It seems like a lot of your questions are technical or medical, and though I want to respond, I don't think an English major is the best qualified to help you understand things. So I'll stick to what I actually "know."
First, I, too have a syrinx, about the same diameter as yours (2mm), but mine is in my cervical spine, something like C5-C7. Even there, one of the three NS I consulted said he thought the syrinx might be unrelated, because it was too low. So, yes, your NS is "right", because your syrinx might be unrelated. On the other hand, according to a different NS, the exact mechanism which makes a Chiari descent of the tonsils (herniation) cause a syrinx is unknown. They are trying to understand exactly how the syrinx forms, but don't know. So, as far as I'm concerned, your syrinx might still be caused by Chiari.
Second, I was also told that syrinx can be caused by: tethered spinal cord (which they would have seen in a lumbar MRI if you had one), accident (like a car crash) or a tumor (big scary word, but something my NS wanted to conclusively rule out with a contrast MRI in the months prior to surgery). My gentle advice would be to talk to your NS about whether he thinks there are other possible causes of your own thoracic syrinx(es), and what he might do to rule out these possibilities before the decompression.

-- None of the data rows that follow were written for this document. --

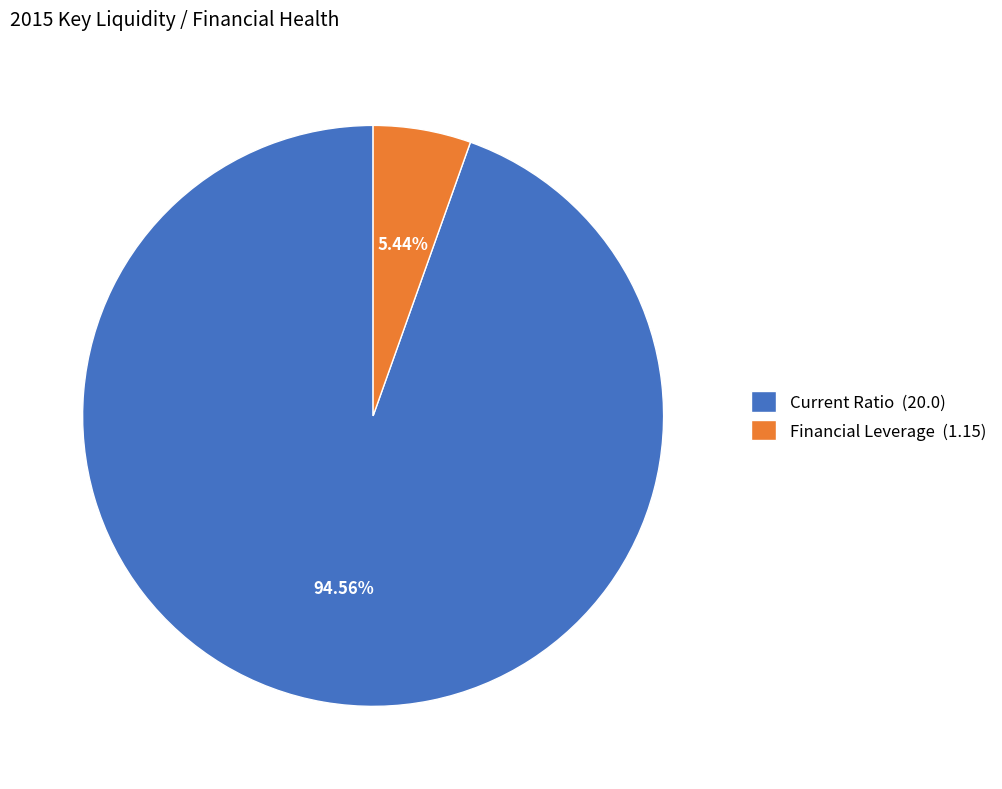

To the nearest percent, what is the average slice percentage?

50%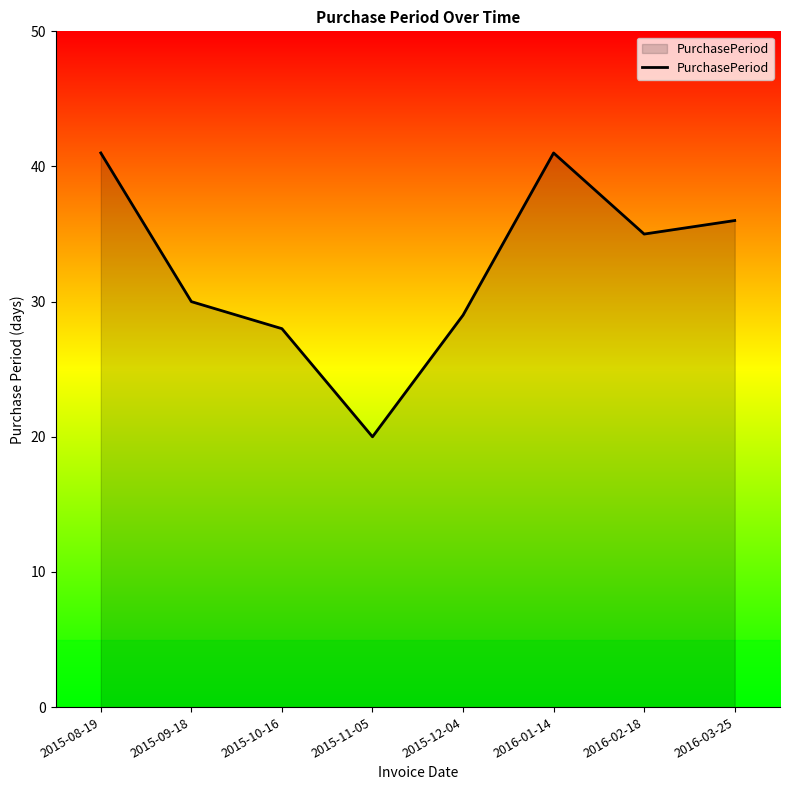

What is the sum of the values at 2015-12-04 and 2015-08-19?

70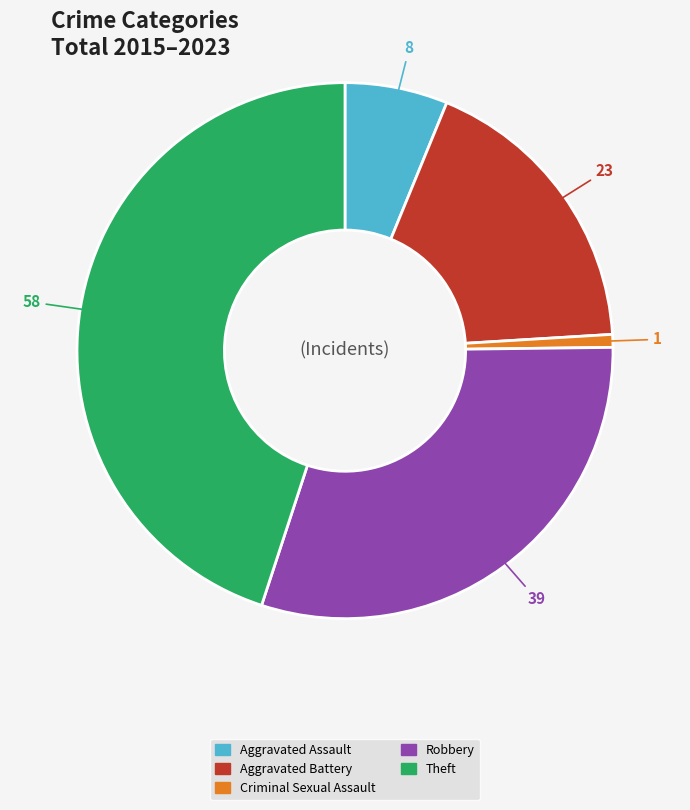

What is the smallest slice in the pie chart?

Criminal Sexual Assault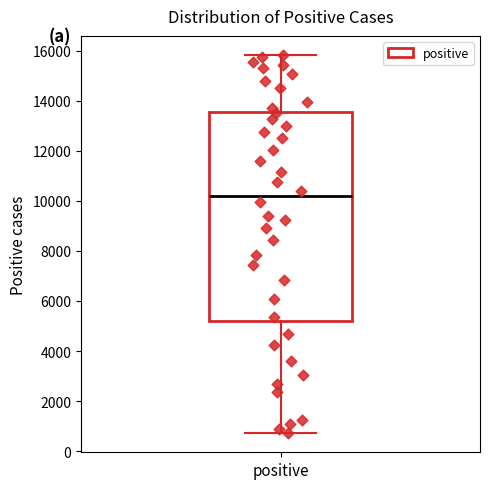

Where does the upper whisker of the box for positive end on the y-axis? The values are not printed on the chart, so give them approximately, as read against the axis.

15800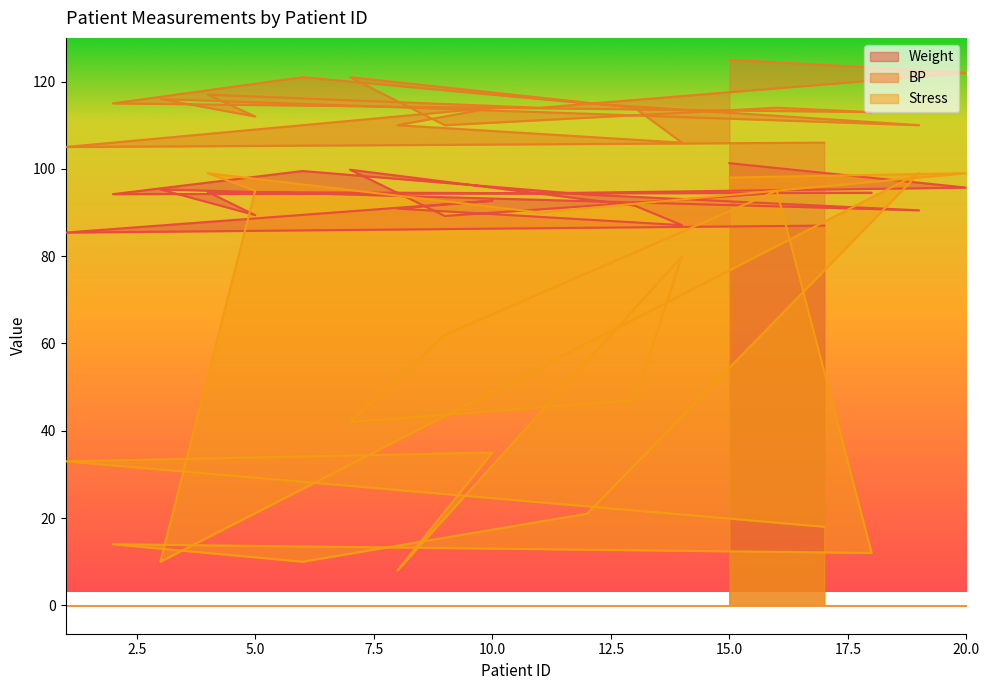

How many interior local valleys does the Weight series have?

7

Third, do try to find out what he plans to do for your decompression. Just bony decompression, without opening the dura, seems (based on forum posts and a few tidbits picked up here and there) to be associated with revision surgery. It seems like it may not do the trick fully. My own NS says that is why he also "buzzes" the tonsils back during surgery. A scary sounding idea, but I'm about eight weeks post-op and don't seem to feel any affects of that part of the procedure.
Fourth, if the procedure he plans sounds reasonable, don't worry about his skill set. My NS explained that the Chiari procedure is essentially the beginning (opening, cutting the skull to get to the brain, opening the dura) and end (sewing in a patch or sewing up dura, hopefully with no leaks, closing the surgical site) of a tumor operation. And for us, the NS doesn't have to go rooting around in our actual brain looking for tumor bits. So, in some sense, our surgery is technically easier.
Fifth, some specialists can order an EMG, electro myleogram (?), in your legs to test your peripheral nerves for damage. Using this test, my NS could tell that my syrinx had been damaging the peripheral nerves for at least five years, probably ten. So, you would be able to trace your tingling to the syrinx for sure. The real question, though, is if the Chiari surgery will help that syrinx. Try to rule out those other causes, and then consider decompression.
Finally, my personal belief is that earlier surgery is good. My NS told me this week that the longer you have symptoms, the longer it takes your body to heal those symptoms. So, for me, symptomatic (in some sense) for only months, healing is a matter of weeks. If symptoms lasted three years, he offered the example that the symptoms might take eighteen months to resolve. So, personally, once you've determined Chiari surgery might help YOU, I would agree that sooner is better than later.
Good luck! I found this part of the decision process quite difficult, but did get through it. When I went into surgery at the beginning of July, I was VERY certain it was the right decision, and I am very glad I had surgery.